Environmental activist Ekayani Chamberlain wants local politicians to know exactly how dirty and dangerous hydro-fracking is. On Nov. 30, Chamberlain stopped by Gov. Andrew Cuomo’s New York City office with a bottle of fracked water. Along with it came a letter, excerpted below.

Message in a Bottle:

I am supplying you with a “message in a bottle” today in an attempt to bring you up to speed in real life terms about the effects of hydro- fracking. This bottle of water is contaminated with fracking fluid , the toxic chemicals used to force gas out of the ground. It was taken from The Sautners’ well who no longer have clean water to drink as a result of being fracked but who are no longer being delivered clean water. They reside in Dimock, Pa. just 35 miles from the border of Hancock, New York . Please use extreme caution and Do Not drink this water or dispose of it. My best recommendation would be that you have it sent directly to a truly independent laboratory for it to be analyzed to fully understand the toxic effects. I wanted to bring some reality to the table as I don’t think you have been able to visit the town of Dimock up till now to see firsthand the conditions there.
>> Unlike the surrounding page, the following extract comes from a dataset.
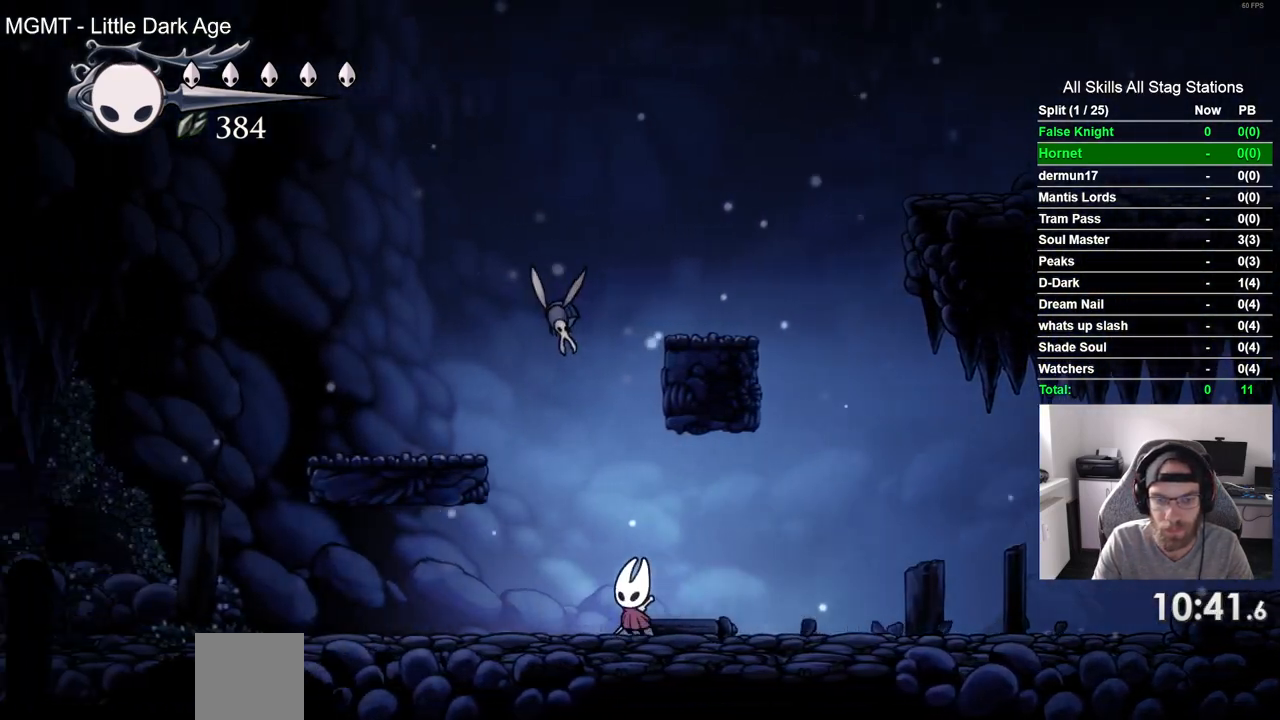
{"dt_ms": 500, "buttons": ["DPAD_LEFT"], "left_stick": "center", "right_stick": "center", "events": [[100, "SQUARE", "down"], [233, "CROSS", "down"], [233, "SQUARE", "up"], [500, "CROSS", "up"]]}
I understand that you have some skepticism about the scientific research out of Cornell that has been done on the hazards so like a true New Yorker I cut to the chase and provide you with the cold hard facts in terms of this evidence. Water seeps everywhere. That is it’s unique and marvelous quality. Trying to outrun this contaminated water in the form of rain, snow will be impossible. That same quality we admire will become deadly and all pervasive once permanently poisoned with fracking fluid. Please consider your daughters. Please consider us and abandon this ill conceived plan to drill anywhere in New York State either near our water sheds or on so called “private lands.” Water knows no such boundaries as it travels in clouds, disperses as condensation on our oceans and rivers and comes out of our taps. As you can see the environmental impact is nothing short of epic in the havoc it will produce.